Give again, word for word, each line below starting at the one that contains "middle dip: (35, 127)" and ending at the one that contains "middle dip: (1104, 322)".

(Pose estimation data)

================

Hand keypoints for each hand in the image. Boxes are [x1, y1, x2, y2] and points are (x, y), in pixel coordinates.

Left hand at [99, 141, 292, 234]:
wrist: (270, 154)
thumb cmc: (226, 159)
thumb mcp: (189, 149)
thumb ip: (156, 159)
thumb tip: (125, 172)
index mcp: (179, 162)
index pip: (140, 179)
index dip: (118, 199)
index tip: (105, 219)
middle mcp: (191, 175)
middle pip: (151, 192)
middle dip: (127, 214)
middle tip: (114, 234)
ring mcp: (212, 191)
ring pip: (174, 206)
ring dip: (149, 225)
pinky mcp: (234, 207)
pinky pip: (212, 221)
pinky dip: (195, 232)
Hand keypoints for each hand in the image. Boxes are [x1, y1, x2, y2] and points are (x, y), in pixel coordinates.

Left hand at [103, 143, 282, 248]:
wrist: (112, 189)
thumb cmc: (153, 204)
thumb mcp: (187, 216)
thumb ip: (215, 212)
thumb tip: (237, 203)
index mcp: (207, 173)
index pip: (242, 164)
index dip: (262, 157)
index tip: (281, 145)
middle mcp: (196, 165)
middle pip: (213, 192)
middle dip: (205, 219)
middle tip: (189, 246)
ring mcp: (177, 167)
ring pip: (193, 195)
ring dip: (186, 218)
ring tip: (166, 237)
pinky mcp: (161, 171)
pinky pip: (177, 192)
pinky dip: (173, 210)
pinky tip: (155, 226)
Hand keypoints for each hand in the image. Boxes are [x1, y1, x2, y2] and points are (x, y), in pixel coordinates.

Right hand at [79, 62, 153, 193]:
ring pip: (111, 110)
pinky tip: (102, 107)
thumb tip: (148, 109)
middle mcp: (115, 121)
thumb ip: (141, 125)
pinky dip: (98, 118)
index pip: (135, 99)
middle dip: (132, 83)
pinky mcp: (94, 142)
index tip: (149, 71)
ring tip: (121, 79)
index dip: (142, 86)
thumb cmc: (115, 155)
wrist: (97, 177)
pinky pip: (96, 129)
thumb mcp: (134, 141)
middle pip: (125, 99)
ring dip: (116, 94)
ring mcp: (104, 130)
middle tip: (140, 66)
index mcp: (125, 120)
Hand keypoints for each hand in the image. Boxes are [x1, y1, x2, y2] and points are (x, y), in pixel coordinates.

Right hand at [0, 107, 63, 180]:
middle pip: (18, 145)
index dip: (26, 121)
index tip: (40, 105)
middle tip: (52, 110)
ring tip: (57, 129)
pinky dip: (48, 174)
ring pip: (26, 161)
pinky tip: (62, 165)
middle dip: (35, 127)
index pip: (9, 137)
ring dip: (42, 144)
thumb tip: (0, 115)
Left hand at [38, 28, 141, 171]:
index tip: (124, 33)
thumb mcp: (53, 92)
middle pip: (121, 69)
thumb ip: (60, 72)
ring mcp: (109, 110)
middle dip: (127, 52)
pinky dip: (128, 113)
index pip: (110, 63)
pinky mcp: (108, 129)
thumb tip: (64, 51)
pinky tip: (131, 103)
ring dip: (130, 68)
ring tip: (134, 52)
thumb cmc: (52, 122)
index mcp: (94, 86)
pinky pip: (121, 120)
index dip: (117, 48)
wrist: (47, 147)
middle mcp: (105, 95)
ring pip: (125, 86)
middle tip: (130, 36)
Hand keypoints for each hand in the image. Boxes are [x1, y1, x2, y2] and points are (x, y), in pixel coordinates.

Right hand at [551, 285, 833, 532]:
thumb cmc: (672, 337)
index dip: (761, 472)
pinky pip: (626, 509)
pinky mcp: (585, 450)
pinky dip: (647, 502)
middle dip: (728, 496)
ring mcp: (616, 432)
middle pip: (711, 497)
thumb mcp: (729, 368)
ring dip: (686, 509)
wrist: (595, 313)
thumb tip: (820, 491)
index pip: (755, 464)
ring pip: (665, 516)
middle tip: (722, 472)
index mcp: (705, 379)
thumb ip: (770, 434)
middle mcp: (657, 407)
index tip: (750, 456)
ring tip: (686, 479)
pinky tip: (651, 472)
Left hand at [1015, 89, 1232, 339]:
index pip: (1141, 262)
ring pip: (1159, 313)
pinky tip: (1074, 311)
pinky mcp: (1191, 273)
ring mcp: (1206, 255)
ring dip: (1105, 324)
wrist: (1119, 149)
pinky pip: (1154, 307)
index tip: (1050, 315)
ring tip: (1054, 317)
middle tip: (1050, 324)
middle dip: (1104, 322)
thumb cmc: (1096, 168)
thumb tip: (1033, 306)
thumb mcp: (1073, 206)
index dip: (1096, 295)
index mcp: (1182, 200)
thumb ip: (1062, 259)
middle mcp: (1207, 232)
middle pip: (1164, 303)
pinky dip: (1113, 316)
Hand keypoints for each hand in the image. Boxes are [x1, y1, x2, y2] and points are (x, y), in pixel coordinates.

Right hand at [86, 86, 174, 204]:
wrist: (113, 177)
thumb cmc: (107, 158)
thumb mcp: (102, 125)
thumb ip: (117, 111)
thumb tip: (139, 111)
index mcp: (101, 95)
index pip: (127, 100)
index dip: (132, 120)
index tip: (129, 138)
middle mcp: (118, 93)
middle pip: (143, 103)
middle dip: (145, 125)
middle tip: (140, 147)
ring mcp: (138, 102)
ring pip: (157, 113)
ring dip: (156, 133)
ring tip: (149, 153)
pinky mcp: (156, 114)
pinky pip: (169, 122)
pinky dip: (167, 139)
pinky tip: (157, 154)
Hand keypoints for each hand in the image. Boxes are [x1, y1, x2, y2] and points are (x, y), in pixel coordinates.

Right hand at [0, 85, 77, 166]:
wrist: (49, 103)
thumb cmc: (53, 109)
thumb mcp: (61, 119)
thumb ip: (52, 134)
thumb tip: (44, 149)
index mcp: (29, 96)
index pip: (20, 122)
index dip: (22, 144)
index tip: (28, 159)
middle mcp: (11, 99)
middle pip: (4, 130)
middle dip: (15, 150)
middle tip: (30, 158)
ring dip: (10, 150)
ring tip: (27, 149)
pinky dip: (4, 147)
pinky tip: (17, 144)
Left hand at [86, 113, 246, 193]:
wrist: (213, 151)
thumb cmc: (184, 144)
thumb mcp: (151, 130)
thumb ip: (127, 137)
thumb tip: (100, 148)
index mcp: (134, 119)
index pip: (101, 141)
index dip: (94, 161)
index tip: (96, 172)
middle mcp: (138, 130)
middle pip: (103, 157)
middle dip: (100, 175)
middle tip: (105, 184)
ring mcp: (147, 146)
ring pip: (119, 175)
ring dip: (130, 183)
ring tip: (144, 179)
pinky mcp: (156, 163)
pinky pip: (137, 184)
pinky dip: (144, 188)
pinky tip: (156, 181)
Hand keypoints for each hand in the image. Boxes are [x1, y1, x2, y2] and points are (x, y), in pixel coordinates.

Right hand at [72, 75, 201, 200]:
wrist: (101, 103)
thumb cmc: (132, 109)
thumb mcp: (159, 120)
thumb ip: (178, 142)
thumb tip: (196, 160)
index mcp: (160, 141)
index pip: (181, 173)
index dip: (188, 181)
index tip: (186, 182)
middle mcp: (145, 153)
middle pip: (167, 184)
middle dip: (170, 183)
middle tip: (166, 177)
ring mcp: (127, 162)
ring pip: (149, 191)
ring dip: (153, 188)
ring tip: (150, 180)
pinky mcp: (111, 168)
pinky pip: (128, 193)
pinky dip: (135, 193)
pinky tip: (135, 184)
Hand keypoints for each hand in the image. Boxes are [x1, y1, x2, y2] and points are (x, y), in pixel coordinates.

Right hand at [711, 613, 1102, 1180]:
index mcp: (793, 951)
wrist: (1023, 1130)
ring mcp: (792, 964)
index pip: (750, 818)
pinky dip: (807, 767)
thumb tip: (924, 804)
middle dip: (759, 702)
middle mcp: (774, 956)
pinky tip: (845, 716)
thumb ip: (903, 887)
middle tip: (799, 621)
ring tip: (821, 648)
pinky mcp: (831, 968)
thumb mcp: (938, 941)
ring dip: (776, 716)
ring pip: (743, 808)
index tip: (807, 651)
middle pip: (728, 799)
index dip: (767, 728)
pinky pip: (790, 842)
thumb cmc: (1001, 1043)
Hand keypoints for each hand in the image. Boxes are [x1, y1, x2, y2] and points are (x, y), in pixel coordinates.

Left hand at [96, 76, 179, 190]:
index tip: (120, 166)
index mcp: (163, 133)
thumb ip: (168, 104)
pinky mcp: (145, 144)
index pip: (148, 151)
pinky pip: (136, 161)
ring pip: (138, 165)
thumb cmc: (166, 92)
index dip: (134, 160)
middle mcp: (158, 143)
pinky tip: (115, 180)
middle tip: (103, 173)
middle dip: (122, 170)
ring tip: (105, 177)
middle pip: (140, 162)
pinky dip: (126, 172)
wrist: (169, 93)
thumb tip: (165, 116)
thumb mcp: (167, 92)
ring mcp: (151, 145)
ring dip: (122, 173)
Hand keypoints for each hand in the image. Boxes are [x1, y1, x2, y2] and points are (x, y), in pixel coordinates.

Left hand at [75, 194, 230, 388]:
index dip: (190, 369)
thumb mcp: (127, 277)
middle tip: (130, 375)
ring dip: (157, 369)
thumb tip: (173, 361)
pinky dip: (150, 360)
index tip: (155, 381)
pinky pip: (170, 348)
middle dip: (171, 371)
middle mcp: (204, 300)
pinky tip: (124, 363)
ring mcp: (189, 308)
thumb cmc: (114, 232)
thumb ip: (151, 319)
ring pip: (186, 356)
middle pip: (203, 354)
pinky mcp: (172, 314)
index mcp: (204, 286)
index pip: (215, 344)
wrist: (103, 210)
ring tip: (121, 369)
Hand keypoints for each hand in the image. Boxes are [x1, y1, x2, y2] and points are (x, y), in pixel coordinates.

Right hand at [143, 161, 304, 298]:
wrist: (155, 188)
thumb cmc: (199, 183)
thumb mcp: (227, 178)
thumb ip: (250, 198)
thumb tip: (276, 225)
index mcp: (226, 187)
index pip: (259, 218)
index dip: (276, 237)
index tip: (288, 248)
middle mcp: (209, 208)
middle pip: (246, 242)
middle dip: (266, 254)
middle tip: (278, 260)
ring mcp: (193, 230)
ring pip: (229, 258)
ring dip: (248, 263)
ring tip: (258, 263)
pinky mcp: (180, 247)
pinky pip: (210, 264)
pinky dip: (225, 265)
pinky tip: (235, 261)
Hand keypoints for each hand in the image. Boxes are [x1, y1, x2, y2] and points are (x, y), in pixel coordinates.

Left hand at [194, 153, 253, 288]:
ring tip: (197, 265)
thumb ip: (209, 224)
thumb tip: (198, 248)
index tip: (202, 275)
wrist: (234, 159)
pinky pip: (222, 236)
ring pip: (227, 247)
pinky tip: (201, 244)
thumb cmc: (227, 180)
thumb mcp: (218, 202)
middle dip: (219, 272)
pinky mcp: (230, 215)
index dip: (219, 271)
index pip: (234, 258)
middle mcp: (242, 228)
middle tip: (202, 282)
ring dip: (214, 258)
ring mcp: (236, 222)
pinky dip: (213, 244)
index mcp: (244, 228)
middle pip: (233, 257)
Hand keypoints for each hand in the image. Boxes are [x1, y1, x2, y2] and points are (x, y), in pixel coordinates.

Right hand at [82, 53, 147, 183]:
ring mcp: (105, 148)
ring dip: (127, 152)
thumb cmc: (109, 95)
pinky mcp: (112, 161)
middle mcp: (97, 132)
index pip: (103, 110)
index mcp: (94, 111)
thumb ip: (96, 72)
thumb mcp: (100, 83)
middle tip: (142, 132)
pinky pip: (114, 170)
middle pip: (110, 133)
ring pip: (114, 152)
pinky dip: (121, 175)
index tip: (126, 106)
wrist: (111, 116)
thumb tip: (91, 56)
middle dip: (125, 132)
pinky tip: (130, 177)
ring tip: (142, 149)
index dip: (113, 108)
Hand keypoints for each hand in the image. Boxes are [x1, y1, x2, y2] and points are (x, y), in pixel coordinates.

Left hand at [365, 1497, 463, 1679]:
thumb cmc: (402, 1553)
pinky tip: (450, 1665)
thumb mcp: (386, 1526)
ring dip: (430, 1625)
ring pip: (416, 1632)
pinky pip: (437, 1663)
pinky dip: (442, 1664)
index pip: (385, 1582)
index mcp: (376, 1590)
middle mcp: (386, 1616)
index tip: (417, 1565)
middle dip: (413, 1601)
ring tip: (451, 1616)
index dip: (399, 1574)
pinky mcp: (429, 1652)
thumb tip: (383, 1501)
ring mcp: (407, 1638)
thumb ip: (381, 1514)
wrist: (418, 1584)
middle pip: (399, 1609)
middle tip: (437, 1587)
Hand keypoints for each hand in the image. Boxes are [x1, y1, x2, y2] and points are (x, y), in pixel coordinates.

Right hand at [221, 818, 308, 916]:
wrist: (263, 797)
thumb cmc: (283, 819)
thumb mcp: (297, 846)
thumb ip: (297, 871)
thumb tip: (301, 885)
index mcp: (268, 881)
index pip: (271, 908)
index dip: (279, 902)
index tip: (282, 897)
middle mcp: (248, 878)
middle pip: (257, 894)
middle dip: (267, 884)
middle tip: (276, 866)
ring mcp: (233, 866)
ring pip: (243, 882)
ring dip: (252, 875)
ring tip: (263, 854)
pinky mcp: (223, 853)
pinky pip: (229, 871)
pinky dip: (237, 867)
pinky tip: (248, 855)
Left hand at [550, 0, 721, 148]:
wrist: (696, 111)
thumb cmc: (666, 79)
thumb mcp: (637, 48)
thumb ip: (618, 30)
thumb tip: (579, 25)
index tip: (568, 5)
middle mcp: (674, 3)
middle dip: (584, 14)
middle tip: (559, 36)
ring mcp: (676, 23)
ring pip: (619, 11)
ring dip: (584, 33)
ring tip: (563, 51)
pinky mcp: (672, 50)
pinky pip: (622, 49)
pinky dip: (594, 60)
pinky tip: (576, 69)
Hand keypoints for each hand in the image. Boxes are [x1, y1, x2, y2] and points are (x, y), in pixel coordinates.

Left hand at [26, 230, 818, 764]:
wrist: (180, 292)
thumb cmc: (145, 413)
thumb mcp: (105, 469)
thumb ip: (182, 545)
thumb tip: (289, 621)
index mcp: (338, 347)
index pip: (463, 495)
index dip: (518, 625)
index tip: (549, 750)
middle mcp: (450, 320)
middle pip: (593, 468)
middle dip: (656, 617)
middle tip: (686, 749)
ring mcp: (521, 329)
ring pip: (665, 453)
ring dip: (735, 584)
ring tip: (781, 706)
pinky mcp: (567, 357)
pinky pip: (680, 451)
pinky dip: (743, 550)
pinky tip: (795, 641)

================

Answer box
middle dip: (35, 127)
index pip: (9, 137)
ring dip: (42, 144)
thumb tip: (0, 115)
Left hand at [38, 28, 141, 171]:
index tip: (124, 33)
thumb mcp: (53, 92)
middle pip: (121, 69)
thumb ip: (60, 72)
ring mcp: (109, 110)
middle dip: (127, 52)
pinky dip: (128, 113)
index pip: (110, 63)
pinky mcp: (108, 129)
thumb tip: (64, 51)
pinky tip: (131, 103)
ring dip: (130, 68)
ring tip: (134, 52)
thumb cmc: (52, 122)
index mcp: (94, 86)
pinky pip: (121, 120)
index dip: (117, 48)
wrist: (47, 147)
middle mcp: (105, 95)
ring pip: (125, 86)
middle tip: (130, 36)
Hand keypoints for each hand in the image. Boxes are [x1, y1, x2, y2] and points are (x, y), in pixel coordinates.

Right hand at [551, 285, 833, 532]:
thumb cmc: (672, 337)
index dip: (761, 472)
pinky pip: (626, 509)
pinky mcp: (585, 450)
pinky dip: (647, 502)
middle dip: (728, 496)
ring mcp: (616, 432)
middle pip: (711, 497)
thumb mcp: (729, 368)
ring dip: (686, 509)
wrist: (595, 313)
thumb tip: (820, 491)
index pip: (755, 464)
ring pip: (665, 516)
middle tip: (722, 472)
index mcp: (705, 379)
thumb ip: (770, 434)
middle mcp: (657, 407)
index tip: (750, 456)
ring tip: (686, 479)
pinky tip: (651, 472)
Left hand at [1015, 89, 1232, 339]:
index pip: (1141, 262)
ring pip: (1159, 313)
pinky tip: (1074, 311)
pinky mcp: (1191, 273)
ring mcp: (1206, 255)
ring dip: (1105, 324)
wrist: (1119, 149)
pinky pip: (1154, 307)
index tip: (1050, 315)
ring tip: (1054, 317)
middle tip: (1050, 324)
middle dip: (1104, 322)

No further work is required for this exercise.